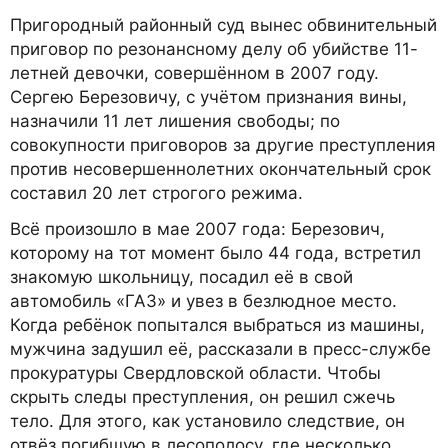
Пригородный районный суд вынес обвинительный
приговор по резонансному делу об убийстве 11-
летней девочки, совершённом в 2007 году.
Сергею Березовичу, с учётом признания вины,
назначили 11 лет лишения свободы; по
совокупности приговоров за другие преступления
против несовершеннолетних окончательный срок
составил 20 лет строгого режима.
Всё произошло в мае 2007 года: Березович,
которому на тот момент было 44 года, встретил
знакомую школьницу, посадил её в свой
автомобиль «ГАЗ» и увез в безлюдное место.
Когда ребёнок попытался выбраться из машины,
мужчина задушил её, рассказали в пресс-службе
прокуратуры Свердловской области. Чтобы
скрыть следы преступления, он решил сжечь
тело. Для этого, как установило следствие, он
отвёз погибшую в лесополосу, где несколько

▶ **Work required**
Copy only this part of the entries above: the line with "Сергею Березовичу, с", the line with "прокуратуры Свердловской области. Чтобы", and the lines between, all exactly as written.

▶ **Answer to this problem**
Сергею Березовичу, с учётом признания вины,
назначили 11 лет лишения свободы; по
совокупности приговоров за другие преступления
против несовершеннолетних окончательный срок
составил 20 лет строгого режима.
Всё произошло в мае 2007 года: Березович,
которому на тот момент было 44 года, встретил
знакомую школьницу, посадил её в свой
автомобиль «ГАЗ» и увез в безлюдное место.
Когда ребёнок попытался выбраться из машины,
мужчина задушил её, рассказали в пресс-службе
прокуратуры Свердловской области. Чтобы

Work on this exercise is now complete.